Ezan bir uyanış çağrısıdır. Namazın yani Allah'a boyun eğişin uykudan hayırlı olduğunu ilan eder. Müslüman uyuşukluğun ve uykunun koynundan sıyrılarak bütün insanlığı uyandırmaya taliptir.
Ezanlar bizi namaza, zikre, kulluğa ve dirilişe davet ediyor. Bir sala ile noktalanacak hayatımızı hangi ilkeler doğrultusunda yaşamamız gerektiğini öğretiyor. Tıpkı 15 Temmuz gecesinde olduğu gibi darbecilere, zalimlere karşı direnişin sembolüdür ezanlar ve salâlar.
Cumanın ve cenazenin habercisi salâlar o gece dirilişin ve direnişin en büyük destekçisi oldular. O gece ezanlar ve salâlar bir başka okundu. Bize üzerinde ezan okunan topraklarda özgürce yaşamanın ne kadar büyük bir nimet olduğunu hatırlattı yeniden. O geceden sonra okunan her ezan ve her salâ daha bir anlamlı bu topraklarda yaşayan herkes için. Bedeli şehitlerin kanlarıyla ödenmiş ezanlar okunuyor şimdi. Her ezan bize şehitlerimizi hatırlatıyor.
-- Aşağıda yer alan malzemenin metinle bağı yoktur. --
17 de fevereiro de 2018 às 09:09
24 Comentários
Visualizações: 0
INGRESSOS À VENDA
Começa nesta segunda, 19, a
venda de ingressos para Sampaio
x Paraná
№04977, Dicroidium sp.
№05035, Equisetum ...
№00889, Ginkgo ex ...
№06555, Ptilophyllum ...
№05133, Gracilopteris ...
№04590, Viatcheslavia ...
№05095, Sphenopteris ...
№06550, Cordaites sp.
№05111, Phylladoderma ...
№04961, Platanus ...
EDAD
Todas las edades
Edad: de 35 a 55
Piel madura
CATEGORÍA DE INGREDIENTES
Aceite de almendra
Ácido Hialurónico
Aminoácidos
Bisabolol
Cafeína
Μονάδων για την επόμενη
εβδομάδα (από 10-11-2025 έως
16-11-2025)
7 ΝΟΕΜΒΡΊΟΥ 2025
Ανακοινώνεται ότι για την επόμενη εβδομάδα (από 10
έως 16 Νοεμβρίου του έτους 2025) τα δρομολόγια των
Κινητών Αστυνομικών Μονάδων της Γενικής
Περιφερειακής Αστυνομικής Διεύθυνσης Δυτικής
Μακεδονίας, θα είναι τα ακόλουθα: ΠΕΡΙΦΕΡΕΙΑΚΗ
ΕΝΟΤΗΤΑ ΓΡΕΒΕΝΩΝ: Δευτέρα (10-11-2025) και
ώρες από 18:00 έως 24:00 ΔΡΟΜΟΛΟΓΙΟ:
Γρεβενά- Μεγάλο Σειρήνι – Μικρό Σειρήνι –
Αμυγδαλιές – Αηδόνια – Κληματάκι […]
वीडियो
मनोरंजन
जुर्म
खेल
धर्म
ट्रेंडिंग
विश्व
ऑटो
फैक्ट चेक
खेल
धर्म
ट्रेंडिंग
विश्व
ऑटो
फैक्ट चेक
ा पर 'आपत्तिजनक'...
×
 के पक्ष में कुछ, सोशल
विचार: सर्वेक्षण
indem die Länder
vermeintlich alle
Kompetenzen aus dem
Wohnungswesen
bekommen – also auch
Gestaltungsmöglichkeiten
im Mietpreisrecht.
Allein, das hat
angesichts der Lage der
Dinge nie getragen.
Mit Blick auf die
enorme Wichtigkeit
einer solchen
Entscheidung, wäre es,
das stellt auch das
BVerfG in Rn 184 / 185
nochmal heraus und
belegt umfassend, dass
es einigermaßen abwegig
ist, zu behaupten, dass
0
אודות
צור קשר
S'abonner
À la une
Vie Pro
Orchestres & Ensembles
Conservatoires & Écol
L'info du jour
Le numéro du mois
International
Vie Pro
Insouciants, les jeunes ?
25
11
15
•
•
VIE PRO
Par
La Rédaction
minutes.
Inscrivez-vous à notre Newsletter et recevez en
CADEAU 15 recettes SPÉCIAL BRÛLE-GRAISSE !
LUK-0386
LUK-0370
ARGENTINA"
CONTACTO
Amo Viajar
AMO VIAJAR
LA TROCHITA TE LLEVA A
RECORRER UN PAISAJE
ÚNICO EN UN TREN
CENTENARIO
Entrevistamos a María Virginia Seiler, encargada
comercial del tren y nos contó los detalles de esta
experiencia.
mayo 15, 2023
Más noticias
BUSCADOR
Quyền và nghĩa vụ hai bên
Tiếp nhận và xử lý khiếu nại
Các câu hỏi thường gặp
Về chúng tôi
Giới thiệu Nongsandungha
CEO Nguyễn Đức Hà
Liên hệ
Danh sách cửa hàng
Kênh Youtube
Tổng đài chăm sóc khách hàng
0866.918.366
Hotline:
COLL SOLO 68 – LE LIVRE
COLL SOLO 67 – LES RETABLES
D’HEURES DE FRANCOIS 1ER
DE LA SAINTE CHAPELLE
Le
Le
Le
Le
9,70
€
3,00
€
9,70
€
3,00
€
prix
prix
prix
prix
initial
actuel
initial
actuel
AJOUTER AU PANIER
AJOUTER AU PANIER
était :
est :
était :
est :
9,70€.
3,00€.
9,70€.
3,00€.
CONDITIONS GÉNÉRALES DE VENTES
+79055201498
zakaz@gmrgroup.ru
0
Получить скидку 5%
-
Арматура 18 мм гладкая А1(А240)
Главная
Rabbimizden onların şehadetlerini kabul buyurmasını niyâz ediyoruz.
Ezana kulak vererek, gönül vererek yaşanan hayat ne güzel bir hayattır. Ezan uğruna can vererek edilen veda ne güzel bir vedadır. Allah'ın izniyle Cennete merhabadır. Ne mutlu ezan bilinciyle yaşayıp ezan için can verenlere.